Leonard G. Gomella, MD, FACS, discusses the role of genetic testing and emerging biomarkers in prostate cancer.
Leonard G. Gomella, MD
Genetic testing to identify men with prostate cancer who have BRCA1/2 mutations and other abnormalities could provide insight as to whether they may develop aggressive disease and early metastasis, said Leonard G. Gomella, MD, FACS.
This advancement in the field, as well as other assays to determine disease characteristics, is changing the space of prostate cancer for the better, continued Gomella.
"If you look at all the dramatic advances in prostate cancer, we are converting it to chronic disease," said Gomella. "We might not be able to cure all men with prostate cancer, but if they can live a long time with a good quality of life, we are making good progress."
In an interview with OncLive, Gomella, professor, chair, Department of Urology, director, Sidney Kimmel Cancer Center Network, Thomas Jefferson University Hospital, discussed the role of genetic testing and emerging biomarkers in prostate cancer.
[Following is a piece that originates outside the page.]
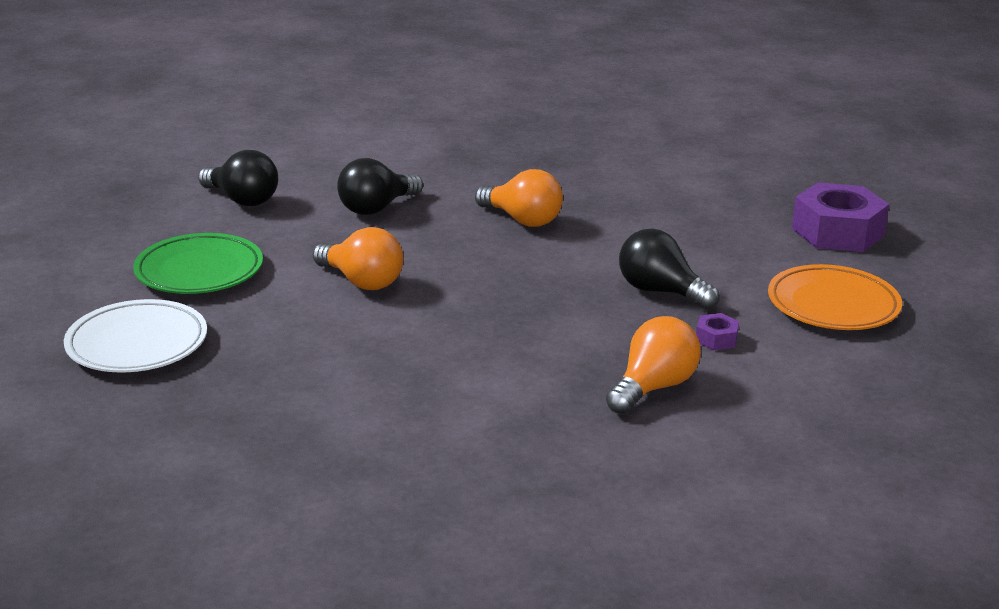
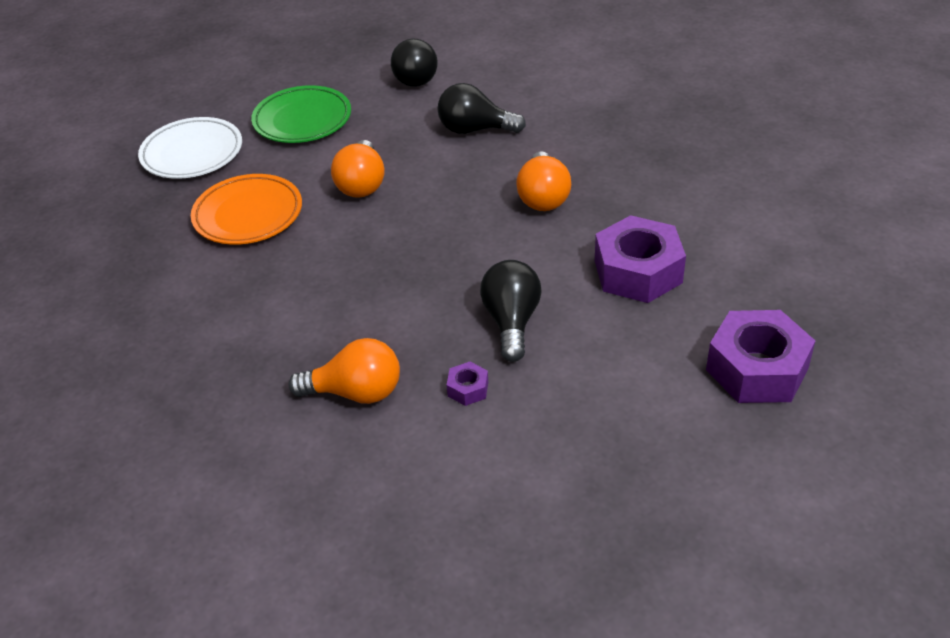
camera: 55 degrees right, 15 degrees up
(673, 225) = (638, 271): none -> purple nut
(833, 305) = (607, 429): orange plate -> orange plate (248, 215)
OncLive: What is the rationale for genetic testing in prostate cancer?
Gomella: The area of testing men for inherited risk for developing prostate cancer is very rapidly evolving. We are learning more about the best way to test men for the traditional BRCA1/2 genes we think about in breast and ovarian cancer. Those genes are proving to be important in men with prostate cancer.
These genes themselves do not cause prostate cancer, but if a man does develop prostate cancer, these mutated genes appear to cause the cancer to take a drastic course, becoming more aggressive, and more likely to develop high-grade Gleason score of 8 and early metastasis.
Unfortunately, men who have this abnormality and develop prostate cancer live 10 years less than men [with prostate cancer] who do not have these genetic abnormalities.
Are we beginning to see therapies geared toward patients with this specific BRCA mutation?
We are seeing that in identifying men who have these BRCA mutation abnormalities, certain drugs may be more effective to treat them when they develop advanced disease. For example, PARP inhibitors may work better in men who have these DNA alterations.
What other emerging biomarkers are showing some promise?
There are a lot of biomarkers out there — in fact, there are a lot to keep track of. However, we use them to help us make the decision of whether or not a man with elevated prostate-specific antigen (PSA) needs a biopsy. Traditionally, elevated PSA used to be the trigger for a prostate biopsy; however, now, it gives us an intermediate decision point to look at factors like the PIRADS score, 4Kscore Test results, and SelectMDx urine analysis results. There is also a new exosome study test that [tests the] urine.
Therefore, if an elevated PSA is present, instead of going right to a biopsy, we can look at some of these biomarkers to see if they give us a suggestion that a man has an aggressive form of prostate cancer.
Is genetic testing in prostate cancer becoming more standardized?
The role of genetic testing in prostate cancer is finding its way right now. We know much more about using these tests in women with breast cancer. Right now, we are trying to determine the best way to use these tests in men with prostate cancer.
Clearly, all men with metastatic prostate cancer should undergo genetic testing to look for these abnormalities, because it may direct treatment for advanced disease. Where we need a lot more information is in earlier-stage disease to determine exactly how to use these genetic tests to screen men who may be at risk for developing aggressive prostate cancer in a logical fashion.
Are we getting to the point where we could say, “We have a precision medicine approach in prostate cancer?”
Across the board, all areas of medicine imply precision medicine, whether that's tissue staining to identify certain factors under the microscope or using molecular genetic testing. In prostate cancer, the goal is to develop very focused approaches. Everything is going in the direction of identifying a specific abnormality in a man through precision medicine, which will allow us to give a focused, specific therapy so we do not waste our time on other therapies that might not work.